Today Rodeo Drive honors the ranch which she was in charge of for decades.
Group of workers, possibly picking lima beans, circa 1903, when the ranch was
owned by Hammel and Denker, photo courtesy California Historical Society. Maria Rita nearly lost her ranch at the outbreak of the Mexican-American War in 1846. "My family and I fled our home... with the political unrest and the arrival of Americans in the city," she said. "And when we returned, we realized that our house had been looted." She was now a resident of the United States, those like her who had been granted land under Spanish or Mexican rule now had to prove their ownership. She testified that during the violence of 1846, she'd lost her documents. She filed a claim for Rancho Rodeo de las Aguas with the Public
Land Commission in 1852 Shortly afterward, she had to take up arms to defend her ranch. As the Indigenous population dwindled due to disease,
deprivation and forced labor, Tongva routinely hit up fertile ranch lands for food and livestock. Maria Rita survived an attack against her ranch in 1852 that ended in a shootout among walnut trees located where Benedict Canyon and Chevy Chase drives intersect today. Two years later, Maria Rita decided to retire from ranching and sold the property. At 63, she moved to a home she'd built in El Pueblo on La Plaza, current day Main Street. Some years after her death the US government acknowledged she owned the property, which she had already sold for about $1 per acre.

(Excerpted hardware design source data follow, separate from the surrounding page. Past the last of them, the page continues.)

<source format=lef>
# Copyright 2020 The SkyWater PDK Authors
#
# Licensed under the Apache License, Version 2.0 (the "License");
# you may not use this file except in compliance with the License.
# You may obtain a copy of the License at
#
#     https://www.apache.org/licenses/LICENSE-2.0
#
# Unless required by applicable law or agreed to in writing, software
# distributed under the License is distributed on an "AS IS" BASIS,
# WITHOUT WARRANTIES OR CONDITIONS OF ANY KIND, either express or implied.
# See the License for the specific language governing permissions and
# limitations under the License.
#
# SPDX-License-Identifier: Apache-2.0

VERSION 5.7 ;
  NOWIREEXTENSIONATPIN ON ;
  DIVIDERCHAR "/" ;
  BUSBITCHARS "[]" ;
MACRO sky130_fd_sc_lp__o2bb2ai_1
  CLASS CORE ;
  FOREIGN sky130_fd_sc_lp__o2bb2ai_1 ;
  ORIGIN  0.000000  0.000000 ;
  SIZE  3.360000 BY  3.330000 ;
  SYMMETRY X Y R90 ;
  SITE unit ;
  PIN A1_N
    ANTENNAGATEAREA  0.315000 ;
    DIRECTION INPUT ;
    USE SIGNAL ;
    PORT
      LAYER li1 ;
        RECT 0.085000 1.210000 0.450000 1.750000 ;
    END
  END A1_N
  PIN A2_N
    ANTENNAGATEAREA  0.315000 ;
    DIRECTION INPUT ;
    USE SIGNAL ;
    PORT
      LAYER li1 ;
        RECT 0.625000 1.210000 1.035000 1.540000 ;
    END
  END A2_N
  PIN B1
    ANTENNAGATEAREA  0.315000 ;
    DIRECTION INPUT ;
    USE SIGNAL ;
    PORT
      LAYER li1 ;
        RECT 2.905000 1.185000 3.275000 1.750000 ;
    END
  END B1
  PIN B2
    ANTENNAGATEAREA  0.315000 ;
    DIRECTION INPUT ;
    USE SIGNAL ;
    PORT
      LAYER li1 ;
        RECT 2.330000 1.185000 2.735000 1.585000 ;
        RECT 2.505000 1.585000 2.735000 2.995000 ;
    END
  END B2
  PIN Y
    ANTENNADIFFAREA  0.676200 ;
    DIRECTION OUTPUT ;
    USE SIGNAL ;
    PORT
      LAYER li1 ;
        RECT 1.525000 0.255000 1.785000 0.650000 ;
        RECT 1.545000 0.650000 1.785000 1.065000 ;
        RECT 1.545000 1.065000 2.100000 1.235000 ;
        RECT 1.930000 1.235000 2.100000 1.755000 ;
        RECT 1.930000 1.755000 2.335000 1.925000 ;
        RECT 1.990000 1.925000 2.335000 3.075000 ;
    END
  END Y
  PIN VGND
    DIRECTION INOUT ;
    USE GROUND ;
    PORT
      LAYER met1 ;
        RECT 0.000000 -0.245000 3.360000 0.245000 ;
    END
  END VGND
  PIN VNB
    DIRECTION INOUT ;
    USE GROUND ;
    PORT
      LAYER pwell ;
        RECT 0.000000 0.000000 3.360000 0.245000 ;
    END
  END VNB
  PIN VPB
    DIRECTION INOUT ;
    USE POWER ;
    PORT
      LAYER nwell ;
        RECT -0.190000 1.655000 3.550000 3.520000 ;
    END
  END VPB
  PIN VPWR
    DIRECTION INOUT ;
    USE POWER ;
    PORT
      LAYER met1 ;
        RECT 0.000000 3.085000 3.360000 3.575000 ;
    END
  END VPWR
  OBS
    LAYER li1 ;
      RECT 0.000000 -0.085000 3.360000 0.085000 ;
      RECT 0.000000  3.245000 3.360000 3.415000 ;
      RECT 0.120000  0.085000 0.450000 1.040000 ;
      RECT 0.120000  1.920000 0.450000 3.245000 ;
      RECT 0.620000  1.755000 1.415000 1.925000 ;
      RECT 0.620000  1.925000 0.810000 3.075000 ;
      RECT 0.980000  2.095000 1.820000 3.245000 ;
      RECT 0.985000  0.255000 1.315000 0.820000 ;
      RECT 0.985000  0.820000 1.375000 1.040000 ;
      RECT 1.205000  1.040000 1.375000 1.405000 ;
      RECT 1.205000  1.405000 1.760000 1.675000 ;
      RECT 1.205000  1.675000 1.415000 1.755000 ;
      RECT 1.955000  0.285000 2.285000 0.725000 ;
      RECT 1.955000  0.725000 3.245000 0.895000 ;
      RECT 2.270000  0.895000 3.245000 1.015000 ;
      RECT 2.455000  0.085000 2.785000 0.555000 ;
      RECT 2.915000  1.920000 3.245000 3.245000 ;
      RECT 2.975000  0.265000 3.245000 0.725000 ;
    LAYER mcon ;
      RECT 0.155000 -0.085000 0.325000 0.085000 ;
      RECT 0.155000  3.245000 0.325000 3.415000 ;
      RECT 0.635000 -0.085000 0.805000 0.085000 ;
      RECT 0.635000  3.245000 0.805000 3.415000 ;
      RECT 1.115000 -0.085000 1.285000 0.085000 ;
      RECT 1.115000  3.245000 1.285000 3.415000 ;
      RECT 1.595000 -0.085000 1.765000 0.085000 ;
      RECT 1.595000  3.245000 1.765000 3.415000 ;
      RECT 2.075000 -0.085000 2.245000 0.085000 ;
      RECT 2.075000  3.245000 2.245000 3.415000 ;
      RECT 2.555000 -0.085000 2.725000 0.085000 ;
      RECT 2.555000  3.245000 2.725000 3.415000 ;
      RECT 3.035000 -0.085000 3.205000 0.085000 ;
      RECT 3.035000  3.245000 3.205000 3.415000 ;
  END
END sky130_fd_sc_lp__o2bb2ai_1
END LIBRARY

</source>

The plaque in commemoration of Maria Rita Valdez in Beverly Hills
"The story of Maria Rita shows the layers of colonialism in Los Angeles. She was the granddaughter of people who are the product of colonialism. Her grandparents are part of that project of colonizing Los Angeles and she takes a plot of land that is in an indigenous sacred space," says David Torres-Rouff, a professor of history at the University of California, Merced. With the American government, came a new attitude toward race in Los Angeles County. For most of Maria Rita's life, she lived in a society not organized around skin-color. Divisions related to socioeconomic status didn't
run along race or mixed-race lines. The new administration also targeted many of the Tongva and other Indigenous peoples in the region. They arrested them on bogus
charges and levied fines they couldn't pay, creating a class of convict laborers. It became a system of legalized slavery to the expand the city of Los Angeles for Anglo-American settlers, who became the new majority in the area by 1880.

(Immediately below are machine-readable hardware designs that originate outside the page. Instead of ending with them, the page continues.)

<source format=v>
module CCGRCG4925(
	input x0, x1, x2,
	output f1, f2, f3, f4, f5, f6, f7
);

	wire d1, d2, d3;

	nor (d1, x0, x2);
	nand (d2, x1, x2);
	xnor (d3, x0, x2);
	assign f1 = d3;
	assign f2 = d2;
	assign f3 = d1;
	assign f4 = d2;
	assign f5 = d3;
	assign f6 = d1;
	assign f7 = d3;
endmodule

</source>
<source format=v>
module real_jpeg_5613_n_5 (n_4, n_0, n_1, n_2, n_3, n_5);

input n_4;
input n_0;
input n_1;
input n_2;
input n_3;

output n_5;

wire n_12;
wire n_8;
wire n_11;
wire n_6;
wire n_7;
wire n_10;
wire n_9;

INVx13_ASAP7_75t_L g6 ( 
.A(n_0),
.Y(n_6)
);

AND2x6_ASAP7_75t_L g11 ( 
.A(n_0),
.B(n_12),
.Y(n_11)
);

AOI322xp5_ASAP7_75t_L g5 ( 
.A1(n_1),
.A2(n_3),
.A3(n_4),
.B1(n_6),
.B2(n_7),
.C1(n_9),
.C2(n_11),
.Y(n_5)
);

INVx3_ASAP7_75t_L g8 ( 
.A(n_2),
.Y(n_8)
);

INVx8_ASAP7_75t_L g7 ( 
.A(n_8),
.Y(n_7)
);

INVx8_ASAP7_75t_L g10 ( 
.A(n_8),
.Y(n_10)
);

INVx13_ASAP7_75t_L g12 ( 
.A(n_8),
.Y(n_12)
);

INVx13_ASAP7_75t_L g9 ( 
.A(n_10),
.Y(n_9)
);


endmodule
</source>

A Tongvan man offers a prayer of thanks for abundant water atop the Electric
Fountain at the intersection of Wilshire and Santa Monica Boulevards. By 1914, Beverly Hills had become a city, but its real boom began when Mary Pickford and Douglas Fairbanks built Pickfair on Summit Drive. They attracted Hollywood stars and launched Beverly Hills as the celebrity neighborhood it is today. So many famed streets like Rodeo Drive and Sunset Boulevard... couldn't one be named María Rita Avenue?